Recover inactive customers
Do you have any clients for whom you have done different jobs in the past, but you haven’t heard from in a long time? Using the right approach you could contact them again and bring them back to work with you.
For example, you could …
- Send an (apparently) informal email in which you greet them, ask how they are and what they are working on, remembering that “you remain at their disposal”.
- Give some suggestions that can help them in their business. Propose some ideas that you would be able to put into practice. A restyling of the site? A blog area? Better social media coverage? The important thing is to make these ideas appear as a plus, without diminishing what the customer has done or is doing. In short, trying not to start with “I saw that your site has stopped 5 years ago” …
- Activate your newsletter and invite them to register. It can be a great way to feed potential business contacts.
Feed your contacts
You have reached new potential customers. Very well. But at this point you realize that …
- You don’t have enough time to dedicate to everyone;
- They fail to include you in their budgets;
- They manage everything internally or have other suppliers.
In some cases you can stay with the “promise” to update yourself in the future, when “the time will be ripe”, or “there will be the necessary budget” or any other sine qua non condition will have occurred. In this case, the suggestions you received in the previous chapter will be useful.
The newsletter system, in particular, is very effective in these cases. Remind your prospective clients that you are there and that you are always on the piece, and when they need to address someone they will be more likely to think of you.
Ask for references
Do you know which is the main means by which professionals and small businesses acquire new customers? Search engine? Paying ads? LinkedIn? No, it’s word of mouth.
It is quite logical, after all. If someone is satisfied with your work and talks to someone else, there will be a good chance that the new contact will become a new customer, because he considers the reference reliable. This can happen spontaneously. But you can make it happen by explicitly asking your customers to do it.
And if at the moment you are thinking that such a thing would embarrass you – let me tell you – you are not on the right track. There is a way and a way to do it, and doing it right will seem to be the most natural thing in the world. You can, for example, present it clearly and once and for all at the beginning of a new project. After all, your customers know well that you are carrying out an activity, and it is normal that you aspire to make yourself known and acquire new jobs. Doing it the wrong way, instead, you will look like one at the gas pipe.

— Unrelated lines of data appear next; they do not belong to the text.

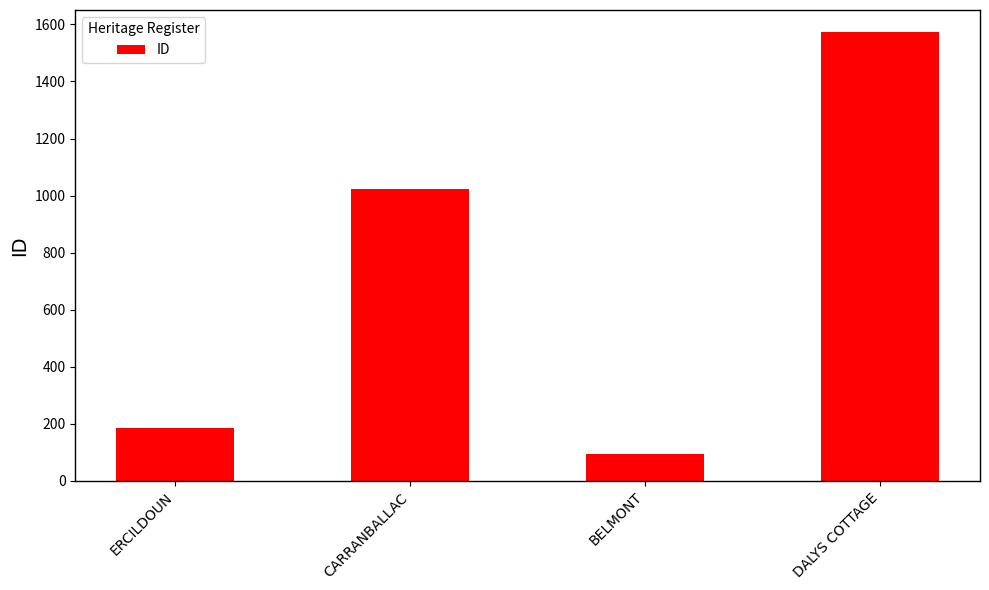

What is the value of the 2nd bar from the left?

1023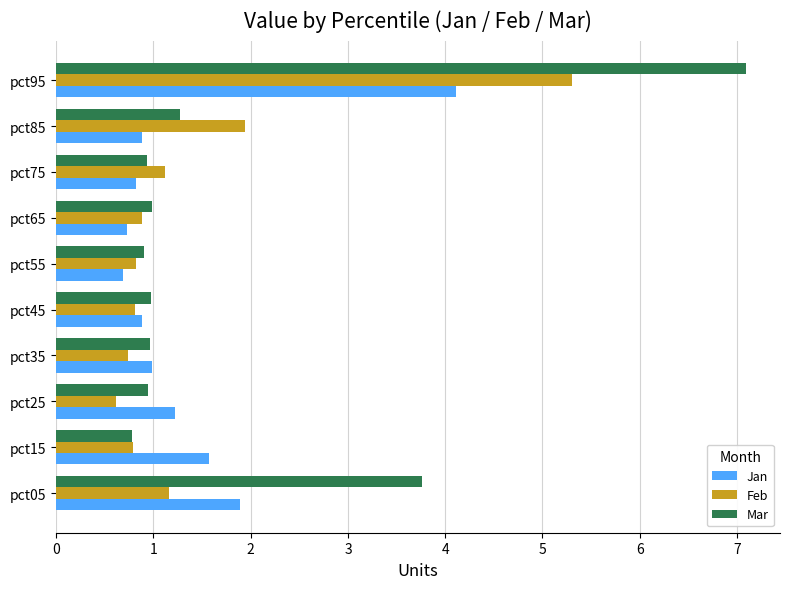

What are all the series names shown in the legend?

Jan, Feb, Mar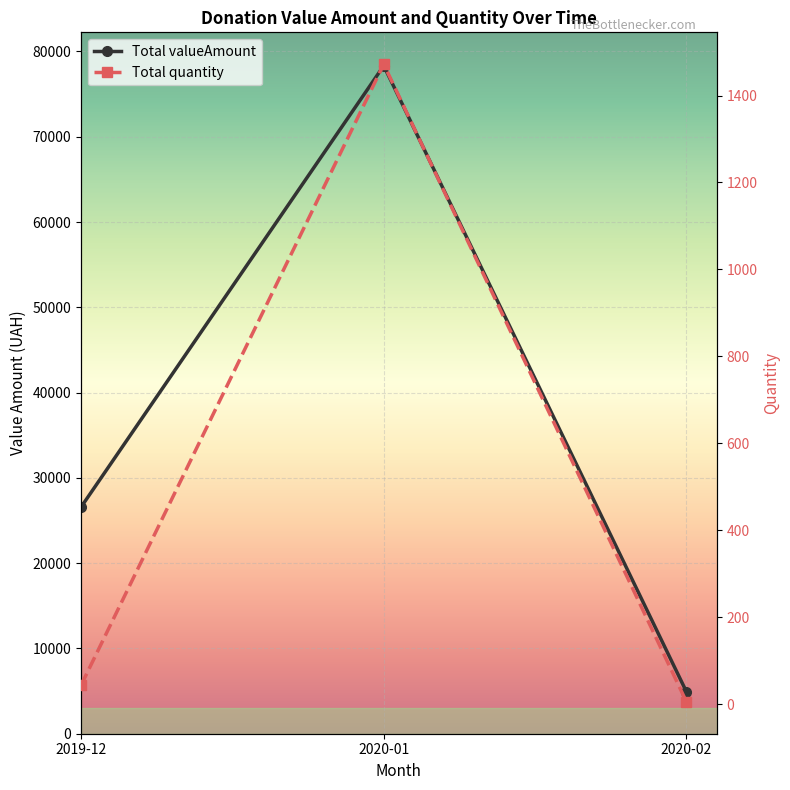

True or false: Total quantity has a value of 1472.0 at 2020-01.

True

A wrong way, for example, is to persistently ask a customer to talk about you to a specific contact, or to compulsively invite him to post reviews on your site or on your social profiles, or worse, to forcibly share your post.

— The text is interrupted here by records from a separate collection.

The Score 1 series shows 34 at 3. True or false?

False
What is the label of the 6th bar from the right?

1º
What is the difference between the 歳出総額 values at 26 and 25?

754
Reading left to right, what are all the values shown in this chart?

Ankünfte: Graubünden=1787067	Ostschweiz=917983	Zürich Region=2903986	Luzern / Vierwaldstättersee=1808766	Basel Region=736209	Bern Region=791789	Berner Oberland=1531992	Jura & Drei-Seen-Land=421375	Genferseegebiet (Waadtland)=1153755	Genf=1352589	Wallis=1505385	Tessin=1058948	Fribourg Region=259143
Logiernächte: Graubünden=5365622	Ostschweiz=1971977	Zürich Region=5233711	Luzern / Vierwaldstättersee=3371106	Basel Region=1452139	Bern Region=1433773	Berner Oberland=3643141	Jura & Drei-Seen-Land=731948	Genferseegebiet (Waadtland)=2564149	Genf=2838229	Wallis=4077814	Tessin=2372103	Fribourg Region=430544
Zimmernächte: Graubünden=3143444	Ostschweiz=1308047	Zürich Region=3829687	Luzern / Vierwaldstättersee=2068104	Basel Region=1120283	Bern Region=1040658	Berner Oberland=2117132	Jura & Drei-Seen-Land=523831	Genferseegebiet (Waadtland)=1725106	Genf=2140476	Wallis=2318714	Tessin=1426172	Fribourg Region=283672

In any case, you don’t have to ask all your customers to do it, but you have to feel free to do so – perhaps through an email every quarter – with the customers with whom you have established a good relationship, not only from a business point of view but also from human and personal level.
Work with long-term contracts
“Subscriber” customers are a great way to secure stable and recurring revenue. If you are not convinced that this commercial approach can work with your customers, start testing it or presenting it as an option with historical customers and with whom you are constantly working cyclically.
Think about it …
- You will reduce estimates and bargaining, and the risks naturally associated with this phase: frictions, errors of assessment (over or underestimation), risk of entry of competitors …
- You will have recurring and planned or even early payments, with a small discount you could see your client anticipate 6 months or even 1 year of work and have the liquidity for that business investment you had to make.